Fragmento del documento
***
Como siempre, insistimos en invitar a los amigos lectores a profundizar más sobre la superficie de lo dado por la inmediatez y la avidez de novedades y nos preguntamos ¿qué queda de esto, aparte del patético show? Queda la naturalización de la violencia ante el desacuerdo.
Como siempre, insistimos en invitar a los amigos lectores a profundizar más sobre la superficie de lo dado por la inmediatez y la avidez de novedades y nos preguntamos ¿qué queda de esto, aparte del patético show? Queda la naturalización de la violencia ante el desacuerdo. Queda establecido un precedente que indica que cuando uno se encuentra en una situación en la cual el régimen discursivo contextualizado permite ciertas bromas en el marco lícito del montaje, uno puede responder con violencia física y ridiculización masiva sin reparo alguno. Queda explicitada la vacua e incoherente ética postmoderna que pretende disfrazar de justicia poética un acto totalmente desagradable e ilegal (si Smith no fuese Smith, esa noche hubiera sido arrastrado por muchachos de dos metros de altura hacia el callejón trasero del edificio, y no precisamente para dialogar sobre lo acontecido). Queda evidenciada la total fragilidad en la que ahora deben trabajar los comediantes: si todo ofende al punto de recibir reprimendas físicas, el humor se verá condicionado severamente (deconstruído, dirían algunos) y se perdería la libertad, propia del cómico, de jugar con los límites de lo políticamente correcto y con la crítica capaz de provocar risa mediante el estupor.
En fin, es preciso señalar que el humor ácido ha muerto. El posmo-progresismo burgués lo ha asesinado definitivamente en el montaje decadente de una supuesta representación de la defensa del honor de una persona en pos de una sensibilidad bastante hipócrita carente de sentido que apuesta siempre a cerrar las puertas de todo aquello que desafíe la agenda imperante de una moralidad subvertida y pretendidamente deconstruída.
Habiendo expuesto los riesgos que conlleva todo acto de violencia que atente contra la libertad de expresión permitida en un contexto discursivo con reglas claras, debo culminar la presente reflexión indicando que quien comparte con vosotros estas líneas posee calvicie hereditaria hace bastantes años y he sido objeto de burlas, comentarios y sugerencias por parte que allegados y desconocidos, y jamás me vi en la necesidad de ir repartiendo tortas por ello (y os aseguro que el día que pretenda hacerlo, lejos de recibir ovaciones, seré fuertemente reprendido con el peso de la ley).
***
Tarea requerida A
Muestra cada línea de las entradas que contenga la cadena "fontcolor".

Entradas proporcionadas
***
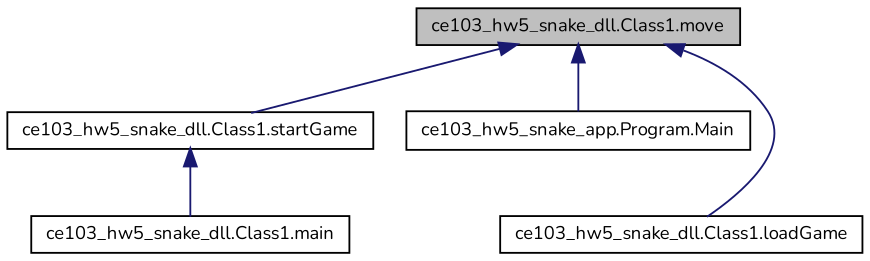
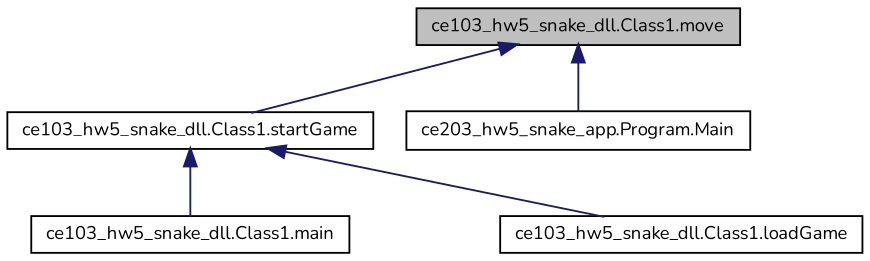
  digraph {
    fontname=Nunito
    rankdir=TB
    node [color=black fillcolor=white fontname=Nunito fontsize=10 shape=record style=filled]
    edge [color=midnightblue dir=back fontname=Nunito fontsize=10 labelfontname=Helvetica labelfontsize=10 style=solid]
    n1 [fillcolor=grey75 fontcolor=black height=0.2 label="ce103_hw5_snake_dll.Class1.move" width=0.4]
    n2 [height=0.2 label="ce103_hw5_snake_dll.Class1.startGame" width=0.4]
-   n3 [height=0.2 label="ce103_hw5_snake_app.Program.Main" width=0.4]
+   n3 [height=0.2 label="ce203_hw5_snake_app.Program.Main" width=0.4]
    n4 [height=0.2 label="ce103_hw5_snake_dll.Class1.loadGame" width=0.4]
    n5 [height=0.2 label="ce103_hw5_snake_dll.Class1.main" width=0.4]
    n1 -> n2
    n1 -> n3
-   n1 -> n4
+   n2 -> n4
    n2 -> n5
  }
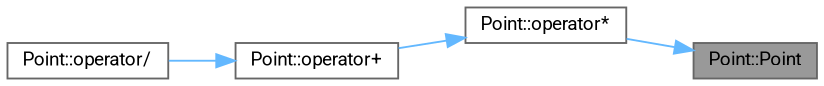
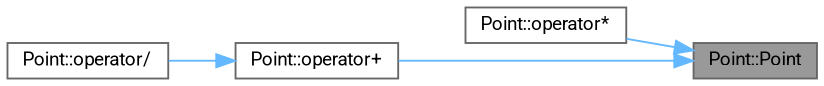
  digraph {
    fontname=Roboto
    rankdir=RL
    node [color=grey40 fillcolor=white fontname=Roboto fontsize=10 shape=box style=filled]
    edge [color=steelblue1 dir=back fontname=Roboto fontsize=10 labelfontname=Helvetica labelfontsize=10 style=solid]
    n1 [color=gray40 fillcolor=grey60 fontcolor=black height=0.2 label="Point::Point" width=0.4]
    n2 [height=0.2 label="Point::operator*" width=0.4]
    n3 [height=0.2 label="Point::operator+" width=0.4]
    n4 [height=0.2 label="Point::operator/" width=0.4]
    n1 -> n2
-   n2 -> n3
+   n1 -> n3
    n3 -> n4
  }
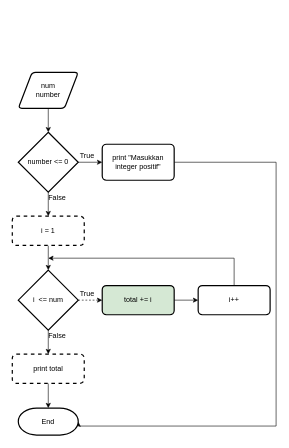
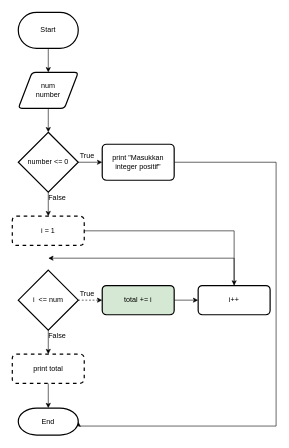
  <mxCell id="0" />
  <mxCell id="1" parent="0" />
+ <mxCell id="2" value="" style="edgeStyle=orthogonalEdgeStyle;rounded=0;orthogonalLoop=1;jettySize=auto;html=1;" edge="1" parent="1" source="3" target="5"><mxGeometry relative="1" as="geometry" /></mxCell>
+ <mxCell id="3" value="&lt;div&gt;Start&lt;/div&gt;" style="strokeWidth=2;html=1;shape=mxgraph.flowchart.terminator;whiteSpace=wrap;" vertex="1" parent="1"><mxGeometry x="30" y="20" width="100" height="60" as="geometry" /></mxCell>
  <mxCell id="4" value="" style="edgeStyle=orthogonalEdgeStyle;rounded=0;orthogonalLoop=1;jettySize=auto;html=1;" edge="1" parent="1" source="5" target="8"><mxGeometry relative="1" as="geometry" /></mxCell>
  <mxCell id="5" value="&lt;div&gt;num&lt;/div&gt;&lt;div&gt;number&lt;br&gt;&lt;/div&gt;" style="shape=parallelogram;html=1;strokeWidth=2;perimeter=parallelogramPerimeter;whiteSpace=wrap;rounded=1;arcSize=12;size=0.23;" vertex="1" parent="1"><mxGeometry x="30" y="120" width="100" height="60" as="geometry" /></mxCell>
  <mxCell id="6" value="" style="edgeStyle=orthogonalEdgeStyle;rounded=0;orthogonalLoop=1;jettySize=auto;html=1;" edge="1" parent="1" source="8" target="12"><mxGeometry relative="1" as="geometry" /></mxCell>
  <mxCell id="7" value="" style="edgeStyle=orthogonalEdgeStyle;rounded=0;orthogonalLoop=1;jettySize=auto;html=1;" edge="1" parent="1" source="8" target="10"><mxGeometry relative="1" as="geometry" /></mxCell>
  <mxCell id="8" value="number &amp;lt;= 0" style="strokeWidth=2;html=1;shape=mxgraph.flowchart.decision;whiteSpace=wrap;" vertex="1" parent="1"><mxGeometry x="30" y="220" width="100" height="100" as="geometry" /></mxCell>
  <mxCell id="9" style="edgeStyle=orthogonalEdgeStyle;rounded=0;orthogonalLoop=1;jettySize=auto;html=1;exitX=1;exitY=0.5;exitDx=0;exitDy=0;entryX=1;entryY=0.5;entryDx=0;entryDy=0;entryPerimeter=0;" edge="1" parent="1" source="10" target="22"><mxGeometry relative="1" as="geometry"><Array as="points"><mxPoint x="460" y="270" /><mxPoint x="460" y="710" /></Array></mxGeometry></mxCell>
  <mxCell id="10" value="print &quot;Masukkan integer positif&quot;" style="rounded=1;whiteSpace=wrap;html=1;absoluteArcSize=1;arcSize=14;strokeWidth=2;" vertex="1" parent="1"><mxGeometry x="170" y="240" width="120" height="60" as="geometry" /></mxCell>
- <mxCell id="11" value="" style="edgeStyle=orthogonalEdgeStyle;rounded=0;orthogonalLoop=1;jettySize=auto;html=1;" edge="1" parent="1" source="12" target="15"><mxGeometry relative="1" as="geometry" /></mxCell>
+ <mxCell id="11" value="" style="edgeStyle=orthogonalEdgeStyle;rounded=0;orthogonalLoop=1;jettySize=auto;html=1;" edge="1" parent="1" source="12" target="19"><mxGeometry relative="1" as="geometry" /></mxCell>
  <mxCell id="12" value="i = 1" style="rounded=1;whiteSpace=wrap;html=1;absoluteArcSize=1;arcSize=14;strokeWidth=2;dashed=1;" vertex="1" parent="1"><mxGeometry x="20" y="360" width="120" height="48.75" as="geometry" /></mxCell>
  <mxCell id="13" value="" style="edgeStyle=orthogonalEdgeStyle;rounded=0;orthogonalLoop=1;jettySize=auto;html=1;dashed=1;" edge="1" parent="1" source="15" target="17"><mxGeometry relative="1" as="geometry" /></mxCell>
  <mxCell id="14" value="" style="edgeStyle=orthogonalEdgeStyle;rounded=0;orthogonalLoop=1;jettySize=auto;html=1;" edge="1" parent="1" source="15" target="21"><mxGeometry relative="1" as="geometry" /></mxCell>
  <mxCell id="15" value="i&amp;nbsp; &amp;lt;= num" style="strokeWidth=2;html=1;shape=mxgraph.flowchart.decision;whiteSpace=wrap;" vertex="1" parent="1"><mxGeometry x="30" y="450" width="100" height="100" as="geometry" /></mxCell>
  <mxCell id="16" value="" style="edgeStyle=orthogonalEdgeStyle;rounded=0;orthogonalLoop=1;jettySize=auto;html=1;" edge="1" parent="1" source="17" target="19"><mxGeometry relative="1" as="geometry" /></mxCell>
  <mxCell id="17" value="total += i" style="rounded=1;whiteSpace=wrap;html=1;absoluteArcSize=1;arcSize=14;strokeWidth=2;fillColor=#d5e8d4;" vertex="1" parent="1"><mxGeometry x="170" y="475.63" width="120" height="48.75" as="geometry" /></mxCell>
  <mxCell id="18" style="edgeStyle=orthogonalEdgeStyle;rounded=0;orthogonalLoop=1;jettySize=auto;html=1;exitX=0.5;exitY=0;exitDx=0;exitDy=0;" edge="1" parent="1" source="19"><mxGeometry relative="1" as="geometry"><mxPoint x="80" y="430" as="targetPoint" /><Array as="points"><mxPoint x="390" y="430" /></Array></mxGeometry></mxCell>
  <mxCell id="19" value="&lt;div&gt;i++&lt;/div&gt;" style="rounded=1;whiteSpace=wrap;html=1;absoluteArcSize=1;arcSize=14;strokeWidth=2;" vertex="1" parent="1"><mxGeometry x="330" y="475.63" width="120" height="48.75" as="geometry" /></mxCell>
  <mxCell id="20" value="" style="edgeStyle=orthogonalEdgeStyle;rounded=0;orthogonalLoop=1;jettySize=auto;html=1;" edge="1" parent="1" source="21" target="22"><mxGeometry relative="1" as="geometry" /></mxCell>
  <mxCell id="21" value="print total" style="rounded=1;whiteSpace=wrap;html=1;absoluteArcSize=1;arcSize=14;strokeWidth=2;dashed=1;" vertex="1" parent="1"><mxGeometry x="20" y="590" width="120" height="48.75" as="geometry" /></mxCell>
  <mxCell id="22" value="End" style="strokeWidth=2;html=1;shape=mxgraph.flowchart.terminator;whiteSpace=wrap;" vertex="1" parent="1"><mxGeometry x="30" y="680" width="100" height="45" as="geometry" /></mxCell>
  <mxCell id="23" value="True" style="text;html=1;strokeColor=none;fillColor=none;align=center;verticalAlign=middle;whiteSpace=wrap;rounded=0;" vertex="1" parent="1"><mxGeometry x="130" y="250" width="30" height="20" as="geometry" /></mxCell>
  <mxCell id="24" value="False" style="text;html=1;strokeColor=none;fillColor=none;align=center;verticalAlign=middle;whiteSpace=wrap;rounded=0;" vertex="1" parent="1"><mxGeometry x="80" y="320" width="30" height="20" as="geometry" /></mxCell>
  <mxCell id="25" value="False" style="text;html=1;strokeColor=none;fillColor=none;align=center;verticalAlign=middle;whiteSpace=wrap;rounded=0;" vertex="1" parent="1"><mxGeometry x="80" y="550" width="30" height="20" as="geometry" /></mxCell>
  <mxCell id="26" value="True" style="text;html=1;strokeColor=none;fillColor=none;align=center;verticalAlign=middle;whiteSpace=wrap;rounded=0;" vertex="1" parent="1"><mxGeometry x="130" y="480" width="30" height="20" as="geometry" /></mxCell>
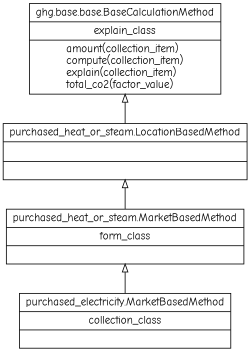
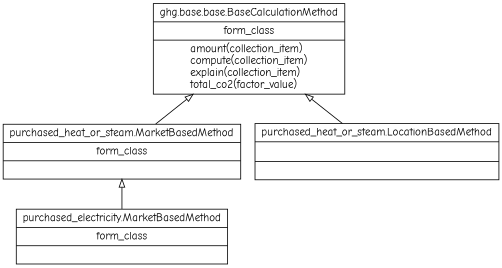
  digraph {
    fontname="Comic Neue"
    rankdir=BT
    node [color=black fontcolor=black fontname="Comic Neue" shape=record style=solid]
    edge [arrowhead=empty arrowtail=none fontname="Comic Neue"]
-   n1 [label=<{ghg.base.base.BaseCalculationMethod|explain_class<br ALIGN="LEFT"/>|amount(collection_item)<br ALIGN="LEFT"/>compute(collection_item)<br ALIGN="LEFT"/>explain(collection_item)<br ALIGN="LEFT"/>total_co2(factor_value)<br ALIGN="LEFT"/>}>]
-   n2 [label=<{purchased_electricity.MarketBasedMethod|collection_class<br ALIGN="LEFT"/>|}>]
+   n1 [label=<{ghg.base.base.BaseCalculationMethod|form_class<br ALIGN="LEFT"/>|amount(collection_item)<br ALIGN="LEFT"/>compute(collection_item)<br ALIGN="LEFT"/>explain(collection_item)<br ALIGN="LEFT"/>total_co2(factor_value)<br ALIGN="LEFT"/>}>]
+   n2 [label=<{purchased_electricity.MarketBasedMethod|form_class<br ALIGN="LEFT"/>|}>]
    n3 [label=<{purchased_heat_or_steam.MarketBasedMethod|form_class<br ALIGN="LEFT"/>|}>]
    n4 [label=<{purchased_heat_or_steam.LocationBasedMethod|<br ALIGN="LEFT"/>|}>]
    n2 -> n3
-   n3 -> n4
+   n3 -> n1
    n4 -> n1
  }
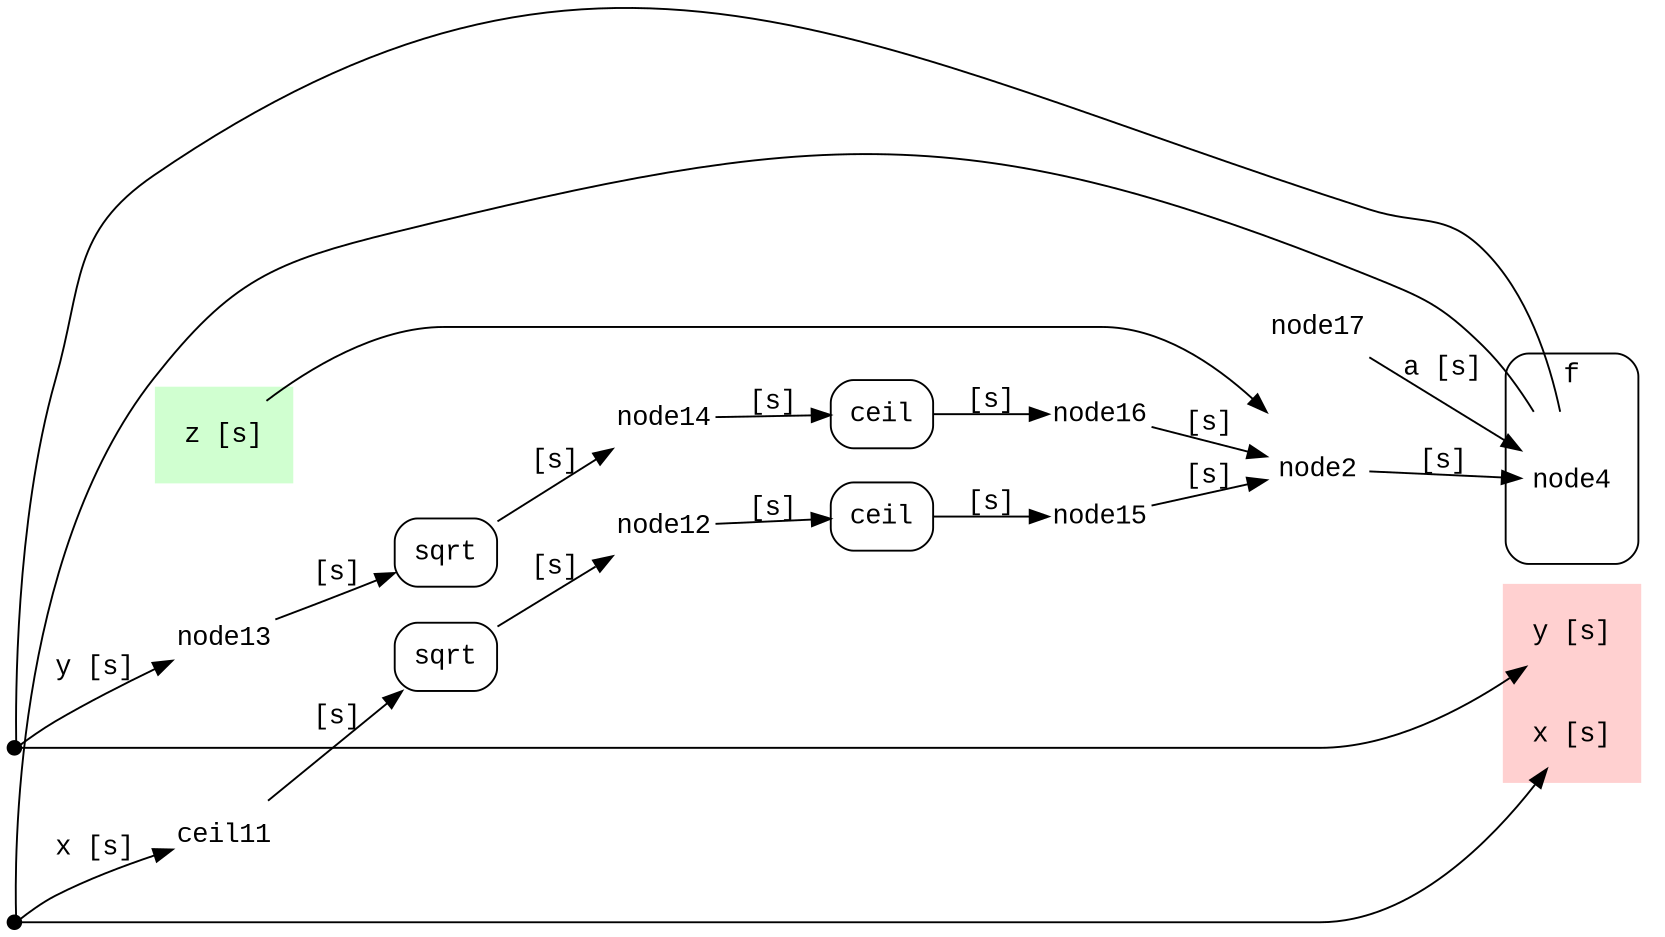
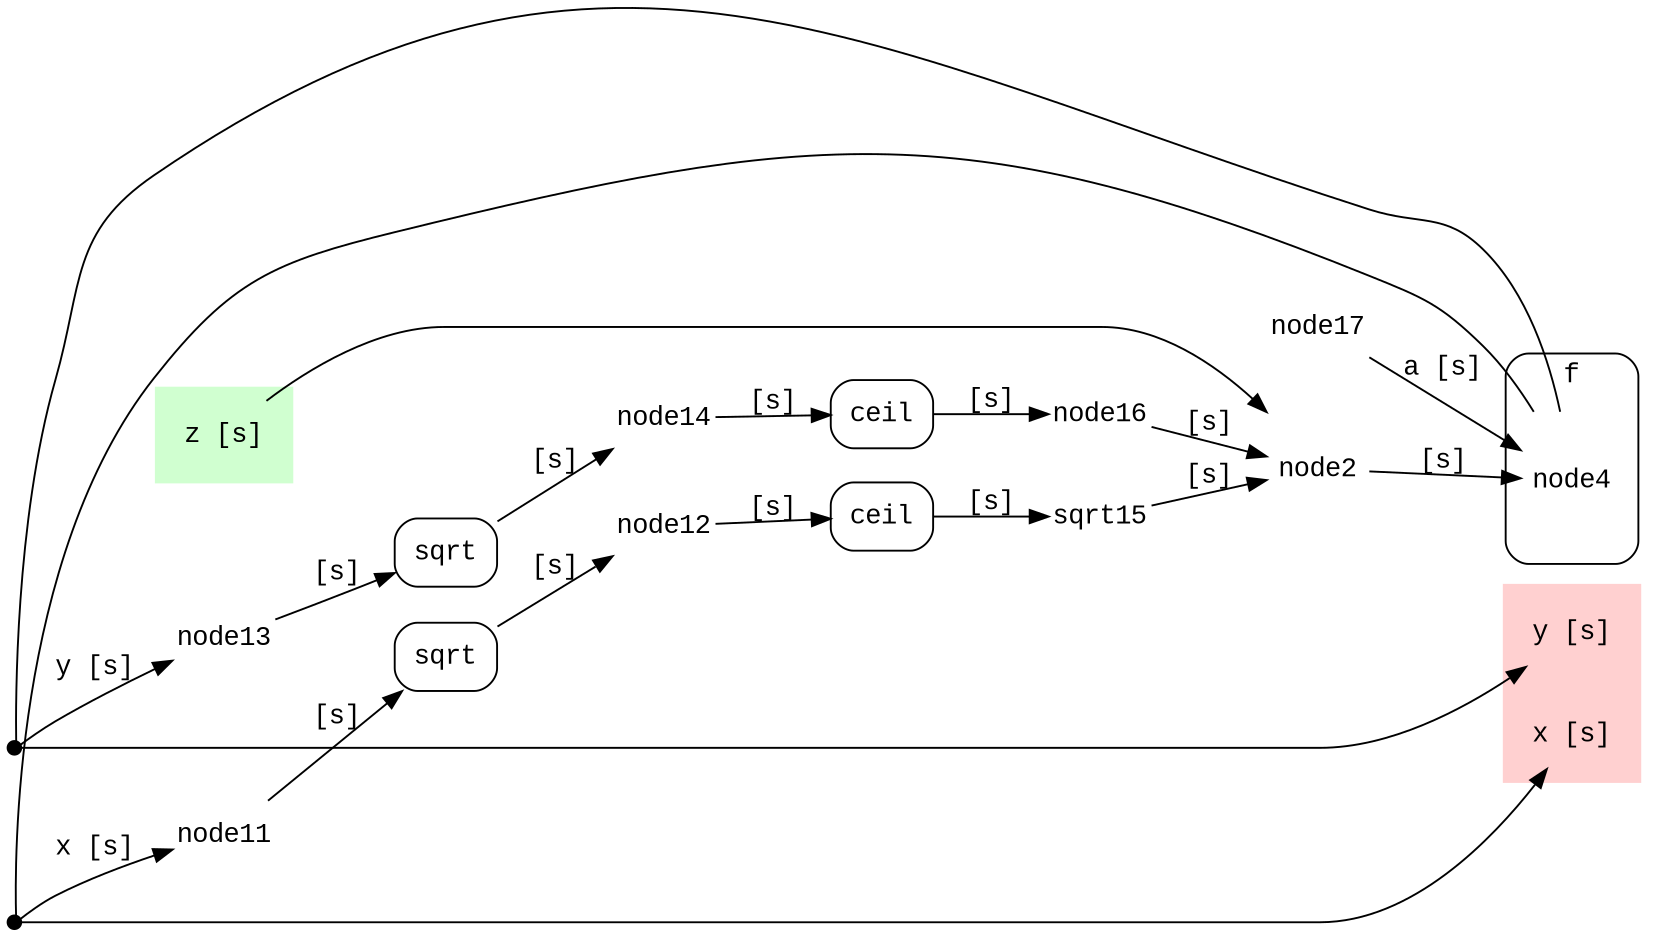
***
Tarea requerida B
Según el fragmento del documento, ¿qué tipo de humor ha muerto?

Salida completa A
    n1 [fillcolor=grey75 fontcolor=black height=0.2 label="ce103_hw5_snake_dll.Class1.move" width=0.4]
    n1 [color=gray40 fillcolor=grey60 fontcolor=black height=0.2 label="Point::Point" width=0.4]
    node [color=black fontcolor=black fontname="Comic Neue" shape=record style=solid]

Salida completa B
El humor ácido.